## [Çıkarılan metin]
• • • •

İlginç bir karikatürcüler kuşağının entelektüel donanımı en yüksek isimlerinden biri ve eşsiz nitelikler taşıyan bir dostun ardından yazmak, hele bu kişinin her şeyi ‘ti’ye alan bir kişi olduğu anımsanırsa, aklın kabullenmekte zorlanacağı bir şey. Latif’in aramızdan ayrıldığı haberini aldığımda, ne yalan söyleyeyim, aklımdan yıldırım hızıyla bir cümle geçti, ‘Bu
haber ona verilseydi ne çizerdi?’ Dünyaya gülmecenin merceğinden bakan biri için bundan daha ileri bir şey düşünülemez. Tersinden söyleyeyim, eğer bir çizer muhatabında böyle bir soru uyandırıyorsa işini en üst düzeyde yapmış demektir. Çünkü gülmececi, sanılanın tersine, gülmeceyle değil gerçekle, gerçeğin kendisiyle ilgilidir. Latif Demirci işin bu yanını sonuna kadar kavramış, sanatçılığının özü haline getirmişti.

• • • •

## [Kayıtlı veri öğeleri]
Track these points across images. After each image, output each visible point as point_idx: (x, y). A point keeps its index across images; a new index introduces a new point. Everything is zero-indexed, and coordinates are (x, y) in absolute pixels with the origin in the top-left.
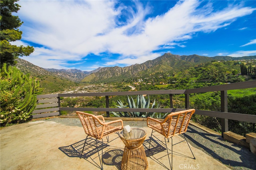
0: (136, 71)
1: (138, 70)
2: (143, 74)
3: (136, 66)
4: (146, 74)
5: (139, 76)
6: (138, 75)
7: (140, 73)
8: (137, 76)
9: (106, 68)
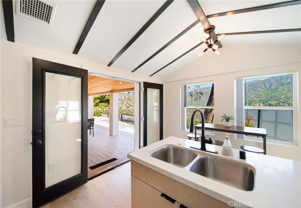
0: (254, 91)
1: (258, 89)
2: (266, 96)
3: (255, 83)
4: (273, 95)
5: (259, 99)
6: (257, 96)
7: (260, 94)
8: (255, 98)
9: (206, 88)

• • • •

## [Yapılacak görev]
Latif Demirci yazısında "İlginç bir karikatürcüler" sözleriyle başlayıp "özü haline getirmişti." sözlerine kadar süren bölümü hiç değiştirmeden yazar mısın?

## [Aşağıdaki yanıt]
İlginç bir karikatürcüler kuşağının entelektüel donanımı en yüksek isimlerinden biri ve eşsiz nitelikler taşıyan bir dostun ardından yazmak, hele bu kişinin her şeyi ‘ti’ye alan bir kişi olduğu anımsanırsa, aklın kabullenmekte zorlanacağı bir şey. Latif’in aramızdan ayrıldığı haberini aldığımda, ne yalan söyleyeyim, aklımdan yıldırım hızıyla bir cümle geçti, ‘Bu
haber ona verilseydi ne çizerdi?’ Dünyaya gülmecenin merceğinden bakan biri için bundan daha ileri bir şey düşünülemez. Tersinden söyleyeyim, eğer bir çizer muhatabında böyle bir soru uyandırıyorsa işini en üst düzeyde yapmış demektir. Çünkü gülmececi, sanılanın tersine, gülmeceyle değil gerçekle, gerçeğin kendisiyle ilgilidir. Latif Demirci işin bu yanını sonuna kadar kavramış, sanatçılığının özü haline getirmişti.